The Galaxy Note 4 is the first Galaxy Note smartphone to feature Smart OIS in its rear camera. Coupled with a new 16MP sensor, the Galaxy Note 4 promises to capture fast-moving images with less blur and preserve more detail. As we tested it out, the camera output is still a little blurry when capturing moving objects, but we’ll give it the benefit of the doubt due to the poor lighting conditions.
Here are some sample images taken on the Galaxy Note 4 in the show floor.
Click on each image for full resolution
With every iteration of the Galaxy Note, Samsung has further refined on a winning formula that it pioneered. No other phablet comes close, while the new S Pen will likely be an indispensable tool for power users. With the Note 4, it looks like other companies will continue to play second fiddle once again.
Galaxy Note Edge
[Update] Samsung Germany PR Chris Lachmann has given us an extended preview of what you can do with the new Edge Screen on the Galaxy Note Edge.
On the other hand, the Galaxy Note Edge feels like a blast from the future. The display melts away on the right into the side, giving an “infinity pool” impression on the Note Edge. Of course, we’ve seen this before: at CES 2013, Samsung demonstrated a display technology called Youm, but has been quiet on it ever since. The thing is, while the display technology certainly is impressive, the big question lies on how best to use it?
More than a year on since its reveal, not much has changed: the 2560 x 160 strip – called Edge Screen – offers short cuts to commonly used apps, and changes contextually based on which app is open. In the camera app, for example, the side strip contains all buttons, including shutter, settings and mode selection, lending almost the entire screen as a viewfinder.

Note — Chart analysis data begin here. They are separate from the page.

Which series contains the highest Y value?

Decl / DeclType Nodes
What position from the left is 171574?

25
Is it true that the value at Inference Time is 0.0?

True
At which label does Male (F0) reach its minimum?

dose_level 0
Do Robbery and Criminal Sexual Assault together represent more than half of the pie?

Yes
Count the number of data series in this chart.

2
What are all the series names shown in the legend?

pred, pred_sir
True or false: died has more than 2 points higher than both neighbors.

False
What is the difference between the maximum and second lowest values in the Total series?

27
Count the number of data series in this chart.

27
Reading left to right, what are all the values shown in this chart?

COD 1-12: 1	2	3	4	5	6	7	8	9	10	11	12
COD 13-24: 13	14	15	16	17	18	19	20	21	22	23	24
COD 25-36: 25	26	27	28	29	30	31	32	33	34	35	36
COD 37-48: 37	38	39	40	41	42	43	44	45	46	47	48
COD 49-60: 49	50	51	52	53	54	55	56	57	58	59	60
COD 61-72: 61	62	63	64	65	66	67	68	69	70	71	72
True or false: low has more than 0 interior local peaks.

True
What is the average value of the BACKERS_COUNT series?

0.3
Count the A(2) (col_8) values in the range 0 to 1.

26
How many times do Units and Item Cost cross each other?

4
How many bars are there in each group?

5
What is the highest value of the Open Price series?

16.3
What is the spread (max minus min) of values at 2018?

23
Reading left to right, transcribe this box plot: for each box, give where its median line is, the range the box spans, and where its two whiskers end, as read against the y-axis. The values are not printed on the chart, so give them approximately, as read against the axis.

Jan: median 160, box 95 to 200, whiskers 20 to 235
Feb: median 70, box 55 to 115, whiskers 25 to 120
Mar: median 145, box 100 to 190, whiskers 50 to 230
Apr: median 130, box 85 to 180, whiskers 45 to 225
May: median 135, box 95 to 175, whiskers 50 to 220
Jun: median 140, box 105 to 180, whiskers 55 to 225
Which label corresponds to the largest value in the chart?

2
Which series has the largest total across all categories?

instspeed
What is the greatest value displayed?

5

But beyond that, proper use of the Edge Screen remains scarce. Samsung is toying with the idea of a notifications ticker, or another area to personalise your phone, but beyond that, the company quite simply does not yet know. Perhaps it is for that reason that the company has released a software development kit (SDK) to allow developers to craft apps that fully utilise the Edge Screen. Who knows? It may actually prove to be useful.
At the moment, though, the Galaxy Note Edge does not feel entirely revolutionary. There aren’t actually any compelling reasons to choose this over the Note 4, which will likely cost a lot less. The hardware on both devices are almost entirely similar too: besides having a smaller battery (3000mAh), the Note Edge’s effective display is also slightly smaller, at 5.6-inches across, to accommodate the Edge Screen.
The Note Edge is also almost 6mm wider than the Note 4, making it pretty unwieldy – using it with one hand is almost impossible. Nevertheless, the introduction of an extended display could have the potential to unlock some amazing uses that we may not think of just yet.
Who knows, this may be another Galaxy Note moment for Samsung.